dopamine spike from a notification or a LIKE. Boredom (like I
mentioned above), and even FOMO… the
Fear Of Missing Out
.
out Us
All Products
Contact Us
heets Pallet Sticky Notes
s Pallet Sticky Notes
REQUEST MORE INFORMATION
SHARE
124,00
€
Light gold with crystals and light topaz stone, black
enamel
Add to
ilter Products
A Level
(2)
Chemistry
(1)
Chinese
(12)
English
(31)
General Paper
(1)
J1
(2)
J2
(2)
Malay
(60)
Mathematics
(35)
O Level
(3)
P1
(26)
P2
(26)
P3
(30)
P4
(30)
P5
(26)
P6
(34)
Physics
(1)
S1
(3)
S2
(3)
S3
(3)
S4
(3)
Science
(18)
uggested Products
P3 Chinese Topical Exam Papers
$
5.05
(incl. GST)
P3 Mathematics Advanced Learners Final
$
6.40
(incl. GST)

# # # # # # #

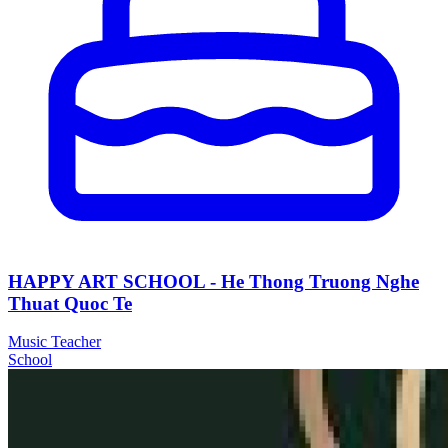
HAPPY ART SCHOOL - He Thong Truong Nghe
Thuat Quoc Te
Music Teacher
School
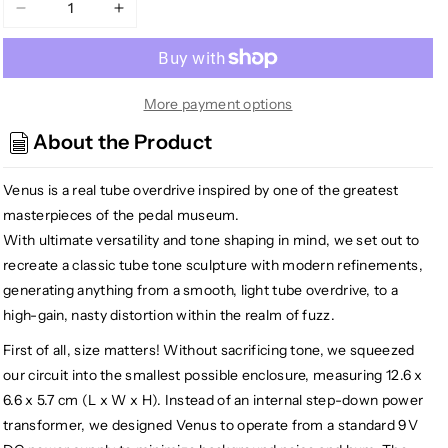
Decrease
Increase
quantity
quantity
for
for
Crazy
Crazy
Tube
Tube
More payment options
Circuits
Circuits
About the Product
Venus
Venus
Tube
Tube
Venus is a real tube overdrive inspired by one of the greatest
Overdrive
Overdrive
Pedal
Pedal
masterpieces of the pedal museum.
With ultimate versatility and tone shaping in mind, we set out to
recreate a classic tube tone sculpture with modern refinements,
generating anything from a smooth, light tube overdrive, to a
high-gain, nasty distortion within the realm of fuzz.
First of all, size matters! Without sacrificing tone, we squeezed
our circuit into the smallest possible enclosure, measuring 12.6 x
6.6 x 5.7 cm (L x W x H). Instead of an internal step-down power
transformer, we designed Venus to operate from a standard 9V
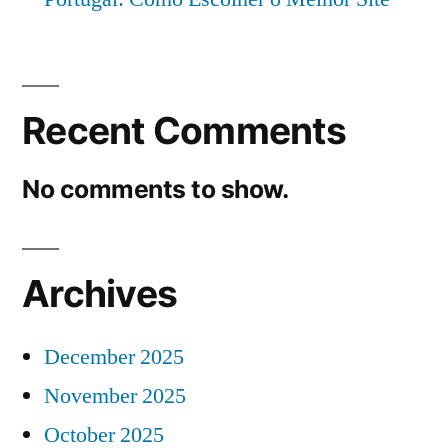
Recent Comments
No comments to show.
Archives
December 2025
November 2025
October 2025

# # # # # # #

## HOW TO COMPLETE THIS TASK
From the listing above, collect every line that mentions the word "Pallet".

## ANSWER AREA
heets Pallet Sticky Notes
s Pallet Sticky Notes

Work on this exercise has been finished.